If you follow this blog at all, you know that I’ve been a rather sickly boy for the last while. That’s especially true with this past month and a bit, as my medication has been taking me to the cleaners rather full bore. I have had trouble sleeping, concentrating, remembering, and not being rather crabby at times. Still, through it all I’ve been slowly chipping away at the edits for the Authentic Fire review book that Fred Butler and I are putting together. Fred and I have been re-packaging our content and beefing it up, rather significantly. I’m guessing that by the time the book is done it will be over 200 pages, and I’ve added at least 30 pages of new material. Fred has been rather amazingly patient with me through this all, getting updates every few weeks and having me being the one who is holding up progress on finishing everything. One day, I’ll definitely have to buy that man a steak.
That’s probably not the best image to have after the first one.
Fred Butler has already leaked something from the book in order to wet some appetites, and now I have something of my own to toss out. I had a goofy idea that spiraled into something rather crazy (as often happens with me). I was thinking about the typical Charismatic proofs for modern manifestations of sign gifts (namely tongues, prophecy and healing) and how a majority of the “evidence” given as proofs is testimonial evidence rather than biblical exegesis. All of a sudden was singing some lyrics along those lines in my head…to the tune of the William Tell Overture.
That’s right.
The theme song to the Lone Ranger.
I have absolutely no idea why.
Here’s the song for those of you who aren’t that familiar with it:
Here’s a sneak peak at part of the lyrics that I came up with (the full score will be part of the final end-note in chapter 11 of the book):
Here’s a tale, here’s a tale, here’s another tale!
Here’s a tale, here’s a tale, here’s another tale!
Here’s a tale, here’s a tale, here’s another tale!
What a WHAAAAALE of a sign gift tale!
Overseas, in ’03, I prayed for a knee.

Extracted records:
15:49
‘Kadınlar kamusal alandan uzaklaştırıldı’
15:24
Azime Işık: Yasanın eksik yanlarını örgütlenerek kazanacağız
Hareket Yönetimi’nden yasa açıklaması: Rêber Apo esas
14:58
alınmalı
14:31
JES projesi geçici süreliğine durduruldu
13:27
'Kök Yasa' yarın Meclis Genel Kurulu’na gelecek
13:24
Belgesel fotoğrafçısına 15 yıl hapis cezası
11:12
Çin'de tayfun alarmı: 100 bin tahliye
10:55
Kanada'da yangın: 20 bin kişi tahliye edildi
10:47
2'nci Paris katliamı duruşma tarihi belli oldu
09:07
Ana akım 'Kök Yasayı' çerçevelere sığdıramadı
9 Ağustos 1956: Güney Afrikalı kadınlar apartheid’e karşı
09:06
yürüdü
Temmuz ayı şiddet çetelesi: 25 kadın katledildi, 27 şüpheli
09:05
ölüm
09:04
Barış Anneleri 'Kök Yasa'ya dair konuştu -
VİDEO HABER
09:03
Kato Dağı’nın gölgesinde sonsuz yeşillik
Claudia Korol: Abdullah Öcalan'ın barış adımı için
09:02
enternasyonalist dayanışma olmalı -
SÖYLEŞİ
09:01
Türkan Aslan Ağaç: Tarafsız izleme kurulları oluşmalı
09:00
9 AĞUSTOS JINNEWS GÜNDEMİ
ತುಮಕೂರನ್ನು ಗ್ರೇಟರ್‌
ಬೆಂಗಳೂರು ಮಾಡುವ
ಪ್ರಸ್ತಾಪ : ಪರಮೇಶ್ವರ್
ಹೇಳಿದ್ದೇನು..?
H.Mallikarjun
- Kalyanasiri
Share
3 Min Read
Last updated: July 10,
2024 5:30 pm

**STUDY QUESTIONS**
[1] Transcribe the part of the blog post above that opens with the words containing "Here’s the song" and closes with "for a knee.".
[2] Render this sentence from the blog post in French: "Fred and I have been re-packaging our content and beefing it up, rather significantly."

**ANSWERS FOR THIS EXERCISE**
[1]
Here’s the song for those of you who aren’t that familiar with it:
Here’s a sneak peak at part of the lyrics that I came up with (the full score will be part of the final end-note in chapter 11 of the book):
Here’s a tale, here’s a tale, here’s another tale!
Here’s a tale, here’s a tale, here’s another tale!
Here’s a tale, here’s a tale, here’s another tale!
What a WHAAAAALE of a sign gift tale!
Overseas, in ’03, I prayed for a knee.

[2] Fred et moi avons remanié notre contenu et l'avons étoffé, de manière assez considérable.